--- 提供文本 ---

OpenClaw 与具身智能的开源实践
过去几年,人工智能大多局限于屏幕之内,负责文本生成、图像绘制或自动化脚本。但近期 OpenClaw 生态的爆发打破了虚拟与现实的界限,两个基于该框架的开源项目让全球机器人极客们兴奋不已。
从数字代理到物理实体
在 2 月 23 日旧金山举行的 SF OpenClaw 黑客松上,ROSClaw 项目斩获冠军。团队开发了一个中间连接层,将开源 AI Agent 平台 OpenClaw 直接接入真实的机器人硬件。该项目随后宣布开源,核心在于通过智能插件将 OpenClaw 对接至机器人操作系统(ROS 2),并利用 WebRTC 技术实现超低延迟的安全连接。
这意味着开发者可以在任何地点远程操控兼容 ROS 的机器人。AI 代理能够监控摄像头数据、感知传感器信息,并在现实世界中指挥机器人移动或抓取物体。正如团队在 GitHub 仓库中所写,这标志着代理终于'越狱'出了屏幕。

--- 所给材料 ---

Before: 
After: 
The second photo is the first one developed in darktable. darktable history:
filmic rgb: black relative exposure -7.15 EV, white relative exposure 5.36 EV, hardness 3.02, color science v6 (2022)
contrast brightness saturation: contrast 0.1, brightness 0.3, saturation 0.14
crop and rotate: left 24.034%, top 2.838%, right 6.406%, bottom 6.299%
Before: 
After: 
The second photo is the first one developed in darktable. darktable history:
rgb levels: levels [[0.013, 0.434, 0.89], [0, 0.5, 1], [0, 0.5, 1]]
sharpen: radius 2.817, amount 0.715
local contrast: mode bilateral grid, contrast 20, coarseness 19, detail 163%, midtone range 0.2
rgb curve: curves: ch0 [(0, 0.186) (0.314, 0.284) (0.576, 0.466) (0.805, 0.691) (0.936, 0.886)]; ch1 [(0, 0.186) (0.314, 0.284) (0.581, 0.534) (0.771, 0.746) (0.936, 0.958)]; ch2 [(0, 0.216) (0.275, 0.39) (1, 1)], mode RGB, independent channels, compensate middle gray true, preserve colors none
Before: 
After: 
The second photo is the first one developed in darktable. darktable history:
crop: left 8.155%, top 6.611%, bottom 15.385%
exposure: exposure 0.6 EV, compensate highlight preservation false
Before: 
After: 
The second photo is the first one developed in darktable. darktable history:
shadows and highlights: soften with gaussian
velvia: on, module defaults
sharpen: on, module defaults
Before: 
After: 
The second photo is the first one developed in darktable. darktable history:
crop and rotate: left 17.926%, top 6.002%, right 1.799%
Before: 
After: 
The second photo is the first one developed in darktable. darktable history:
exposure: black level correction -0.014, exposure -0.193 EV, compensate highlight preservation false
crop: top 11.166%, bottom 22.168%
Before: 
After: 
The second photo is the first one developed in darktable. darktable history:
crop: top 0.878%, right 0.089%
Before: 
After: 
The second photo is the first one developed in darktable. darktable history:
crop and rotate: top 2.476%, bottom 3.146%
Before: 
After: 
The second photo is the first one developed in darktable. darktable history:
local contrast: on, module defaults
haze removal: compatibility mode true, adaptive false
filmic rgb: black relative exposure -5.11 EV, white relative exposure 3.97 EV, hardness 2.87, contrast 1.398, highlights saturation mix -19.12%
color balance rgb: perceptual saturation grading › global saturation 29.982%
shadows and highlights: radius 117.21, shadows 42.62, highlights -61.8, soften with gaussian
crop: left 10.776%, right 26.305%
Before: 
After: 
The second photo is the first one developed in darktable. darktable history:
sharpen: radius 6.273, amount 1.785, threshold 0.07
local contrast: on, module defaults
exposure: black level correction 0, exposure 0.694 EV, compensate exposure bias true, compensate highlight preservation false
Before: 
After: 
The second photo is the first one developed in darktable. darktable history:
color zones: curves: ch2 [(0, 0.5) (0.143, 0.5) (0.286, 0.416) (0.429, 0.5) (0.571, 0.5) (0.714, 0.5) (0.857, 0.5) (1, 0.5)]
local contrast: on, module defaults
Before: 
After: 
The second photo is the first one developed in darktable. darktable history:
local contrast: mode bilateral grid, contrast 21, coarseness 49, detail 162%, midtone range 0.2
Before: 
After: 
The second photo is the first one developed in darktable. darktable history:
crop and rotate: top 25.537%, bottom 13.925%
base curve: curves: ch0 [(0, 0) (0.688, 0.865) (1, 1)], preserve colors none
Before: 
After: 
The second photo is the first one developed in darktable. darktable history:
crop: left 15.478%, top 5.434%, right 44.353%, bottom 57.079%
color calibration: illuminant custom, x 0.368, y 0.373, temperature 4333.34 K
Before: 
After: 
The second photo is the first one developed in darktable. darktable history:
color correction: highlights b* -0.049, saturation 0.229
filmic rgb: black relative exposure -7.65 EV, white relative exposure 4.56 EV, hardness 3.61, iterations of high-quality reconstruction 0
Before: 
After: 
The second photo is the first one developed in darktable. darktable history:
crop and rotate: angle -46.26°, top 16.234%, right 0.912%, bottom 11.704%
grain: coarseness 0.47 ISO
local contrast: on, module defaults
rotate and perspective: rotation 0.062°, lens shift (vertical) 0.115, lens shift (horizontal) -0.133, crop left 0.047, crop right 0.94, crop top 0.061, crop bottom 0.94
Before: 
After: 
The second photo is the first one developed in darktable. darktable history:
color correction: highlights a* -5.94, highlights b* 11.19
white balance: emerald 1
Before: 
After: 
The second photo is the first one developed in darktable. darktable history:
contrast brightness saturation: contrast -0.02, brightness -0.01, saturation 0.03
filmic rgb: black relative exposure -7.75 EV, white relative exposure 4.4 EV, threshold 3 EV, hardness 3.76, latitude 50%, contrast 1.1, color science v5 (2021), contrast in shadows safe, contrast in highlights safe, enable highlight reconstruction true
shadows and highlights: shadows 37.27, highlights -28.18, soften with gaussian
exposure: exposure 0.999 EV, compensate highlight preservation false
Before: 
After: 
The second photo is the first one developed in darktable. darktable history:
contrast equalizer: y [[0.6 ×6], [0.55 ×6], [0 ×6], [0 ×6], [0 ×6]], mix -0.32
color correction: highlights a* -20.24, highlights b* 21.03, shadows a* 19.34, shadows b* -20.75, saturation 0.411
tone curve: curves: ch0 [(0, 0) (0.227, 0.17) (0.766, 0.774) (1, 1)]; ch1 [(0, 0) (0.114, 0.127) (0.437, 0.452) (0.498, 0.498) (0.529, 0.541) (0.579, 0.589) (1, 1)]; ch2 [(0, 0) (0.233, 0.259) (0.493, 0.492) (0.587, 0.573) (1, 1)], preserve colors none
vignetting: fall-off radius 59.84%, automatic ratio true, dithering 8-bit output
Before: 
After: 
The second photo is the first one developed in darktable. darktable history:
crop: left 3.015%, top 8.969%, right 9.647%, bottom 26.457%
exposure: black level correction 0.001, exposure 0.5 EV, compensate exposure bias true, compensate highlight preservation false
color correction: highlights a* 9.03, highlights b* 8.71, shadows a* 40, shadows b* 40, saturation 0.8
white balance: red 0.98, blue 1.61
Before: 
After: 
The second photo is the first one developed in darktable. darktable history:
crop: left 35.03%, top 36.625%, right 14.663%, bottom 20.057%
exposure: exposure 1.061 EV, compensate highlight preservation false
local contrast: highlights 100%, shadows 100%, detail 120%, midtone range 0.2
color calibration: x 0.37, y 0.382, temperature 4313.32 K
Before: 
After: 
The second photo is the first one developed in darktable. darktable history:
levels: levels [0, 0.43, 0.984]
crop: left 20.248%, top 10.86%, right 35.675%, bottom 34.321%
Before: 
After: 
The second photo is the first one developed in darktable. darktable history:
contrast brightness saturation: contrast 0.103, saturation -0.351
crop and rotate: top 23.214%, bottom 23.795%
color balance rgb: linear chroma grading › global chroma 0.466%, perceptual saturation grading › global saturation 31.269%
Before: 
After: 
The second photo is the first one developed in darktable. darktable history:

---

练习说明:
根据《OpenClaw 与具身智能的开源实践》一文,用一到三句话说明开发者为什么能在任何地点远程操控兼容 ROS 的机器人。

任务结果:
ROSClaw 通过智能插件把 OpenClaw 对接到机器人操作系统 ROS 2,把这个开源 AI Agent 平台直接接入真实的机器人硬件。它还利用 WebRTC 技术实现了超低延迟的安全连接,因此开发者可以在任何地点远程操控兼容 ROS 的机器人。